Tuesday, February 2, 2010

Mutability

"Mutability" (p. 744) is one of Shelley's early philosophical poems, focusing on the concept of mutability, or change. Respond to/explicate this poem by relating the whole to the last line. Also, TRY to relate the verse--meter, lines, rhymes, even the punctuation--to the meaning.

Here we, the "we" to which the speaker identifies himself within is a general "we" in which the reader or listener is meant to include themselves within. It is meant to extend to all of mankind. We speed about through life, not questioning and all blending together, though we do often shine in our differences, we are still all a part of the same whole and fade into death all to easily, "Restlessly they speed, and gleam, and quiver,//Streaking the darkness radiantly!-yet soon//Night closes round, and they are lost for ever"

"Or like forgotten lyres, whose dissonant strings//Give various response to each varying blast" Not one person is quite like another, we all react different to what seems to be the same stimulus, person, or event. "To whose frail frame no second motion brings//One mood or modulation like the last." We will never react the same way twice either, no matter the circumstances. Humankind is utterly unpredictable.

One little thing can ruin out experiences. Whatever we do, this will always be so, "We rest.- A dream has power to poison sleep;//We rise.-One wandering thought pollutes the day" Each of us deals with this in different ways, "We feel, conceive or reason, laugh or weep;//Embrace fond woe, or cast our cares away"

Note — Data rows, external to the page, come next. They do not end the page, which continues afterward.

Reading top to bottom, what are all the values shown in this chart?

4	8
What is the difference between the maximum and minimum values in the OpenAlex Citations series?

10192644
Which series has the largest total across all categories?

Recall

It's difficult to tell how one person will take something as not only are we all different, we are always changing. That is the only thing that remains the same, "Man's yesterday may ne'er be like his morrow;//Nought may endure but Mutability."

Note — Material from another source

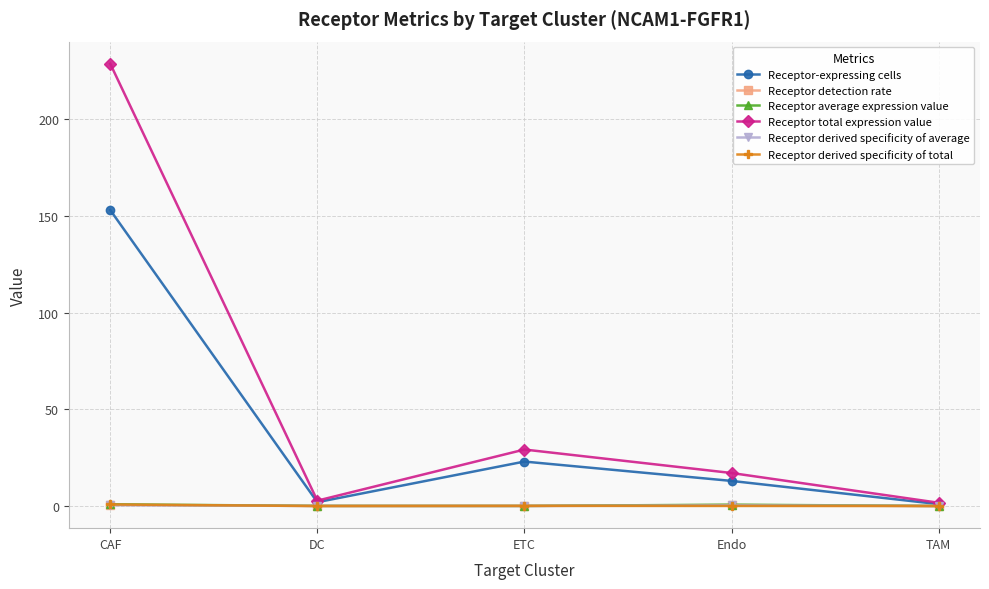

In Receptor total expression value, how many points are lower than both neighbors (excluding endpoints)?

1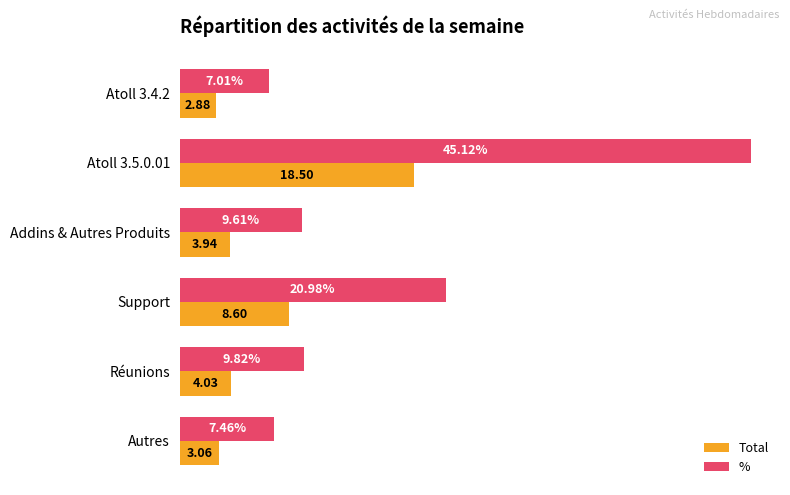

Is the value of % at Réunions greater than the value of Total at Autres?

Yes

The points that the speaker calls attention to by way of his exclamation points and separations are interesting. "Streaking the darkness radiantly!" The clouds, which represented the "we" were doing this and it shows our lives beautiful and fast lived. "It is the same! -For be it joy or sorrow,//The path of its departure still is free" We're meant to know that though there are many differences described through this poem, we are still the same in that we live and are free to do so.